Jerry,
Please don't think I'm trying to be contentious, but your comment
challenged my established view of what "dBi" represents. That led me on
a literature search starting with my (very old) Masters Degree notes,
antenna engineering reference books, and web sites. I can't find any
material where the Isotropic reference power density is defined as
anything other than the transmit power spread over a *complete sphere* -
not a hemisphere - even where the antenna being compared is over real
ground. In other words, consistent with EZNEC.
In some cases the interpretations were explicit - for example "......
compared with the power density of an isotropic radiator in Free Space";
in others it could be inferred from the underlying maths.
That's the interpretation I was taught, and yes it would certainly lead
to a 3dB higher figure than your interpretation.
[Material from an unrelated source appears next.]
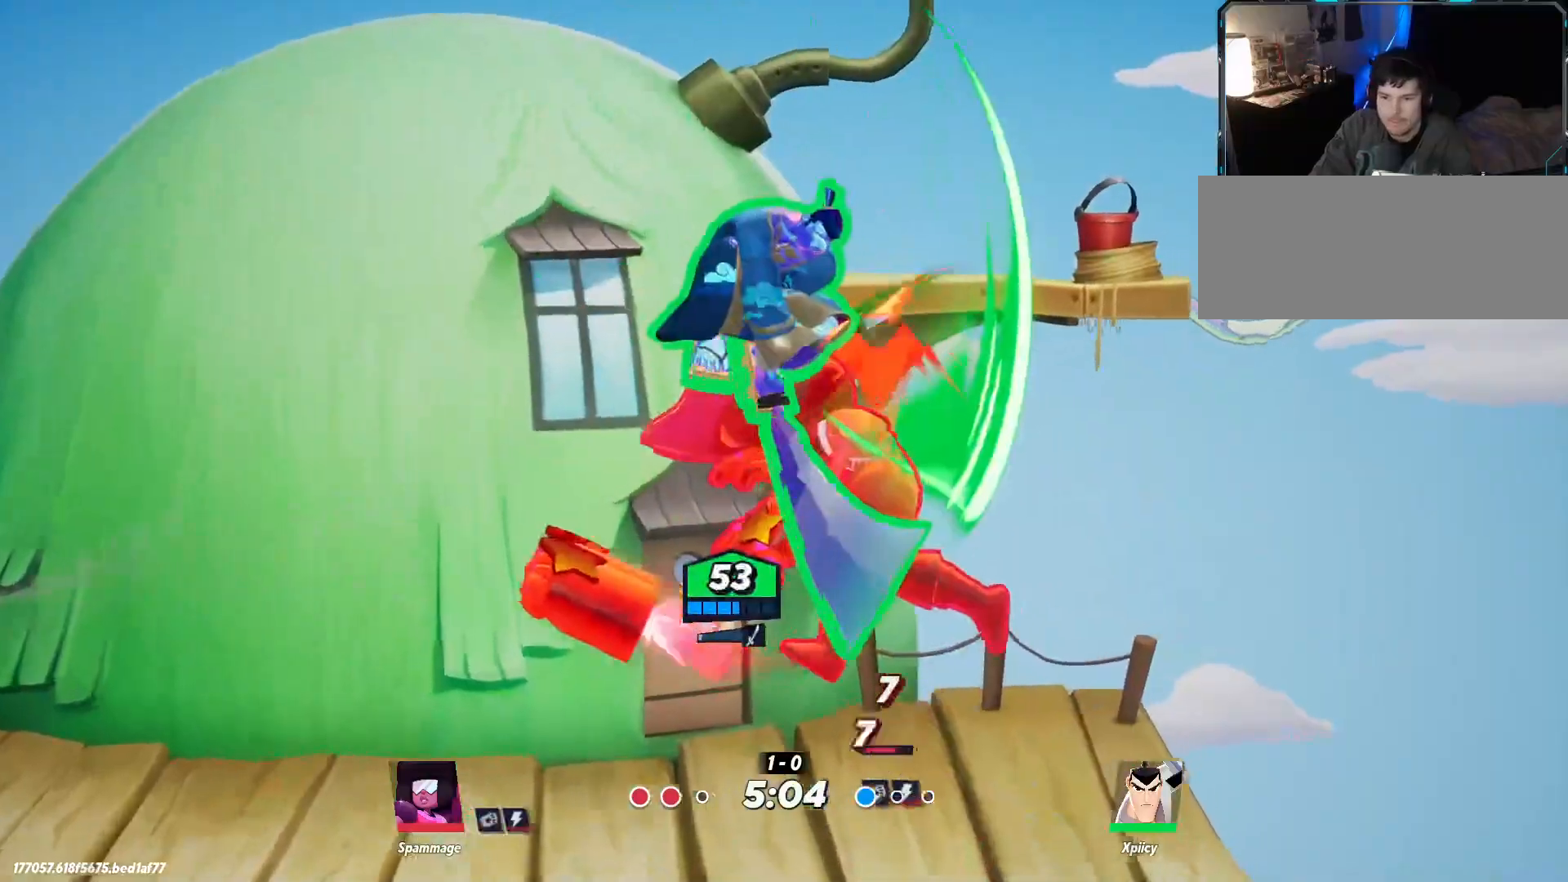
{"keys": ["d"], "events": [[17, "a", "down"], [67, "a", "up"], [150, "a", "down"], [384, "a", "up"], [434, "d", "down"]]}
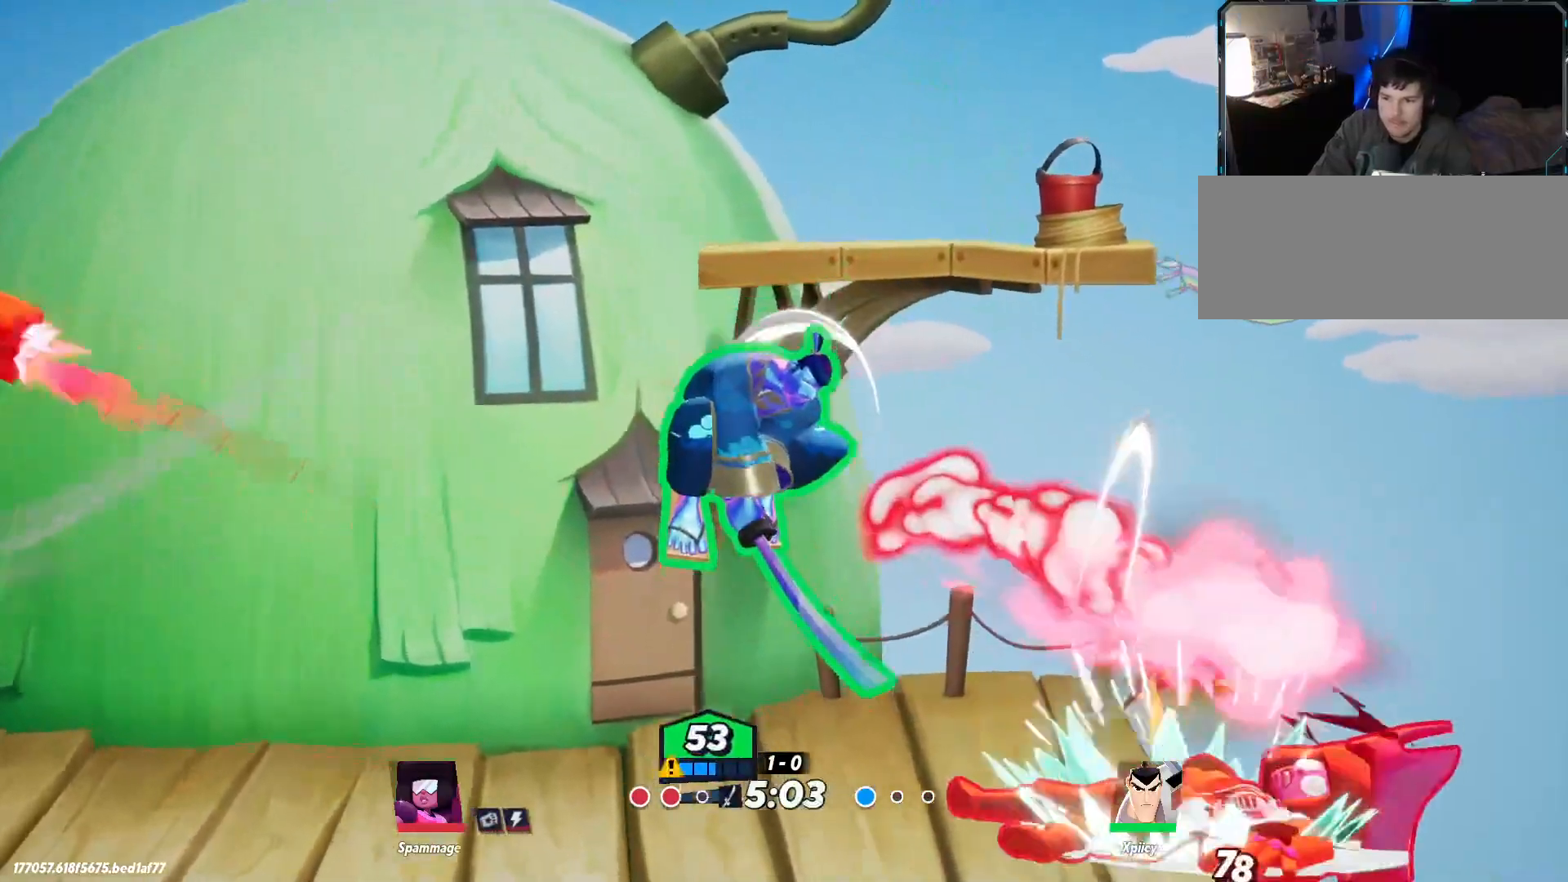
{"keys": [], "events": [[17, "lbracket", "down"], [200, "lbracket", "up"], [484, "d", "up"]]}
I'm trying to understand whether your view is commonly held, or rather
something you feel strongly about; if it's a commonly held view perhaps
you could point me to some literature. I presume that someone like IEEE
must have an unambiguous definition?
73,
Steve G3TXQ
On 06/01/2011 17:07, Dr. Gerald N. Johnson wrote:
As for the effects with ground planes and my claim of error. I base it
on this: Model a quarter wave vertical on a perfect ground plane. It
will show 3 dB more gain than a half wave dipole in free space. Yet the
theory of images in the ground plane insists that the quarter wave
vertical on the ground plane has a image of the other half making it the
exact equivalent of a half wave dipole. I claim that while the program
in free space is comparing the signal intensity from the antenna to that
of a perfect isotropic radiator located at the 0,0,0 origin of the axes,
that when the ground plane is present it cuts that isotropic radiator in
half, shielding half of its radiated power and so the reference to a
full isotropic radiator is 3 dB in error. 3 dB too much gain.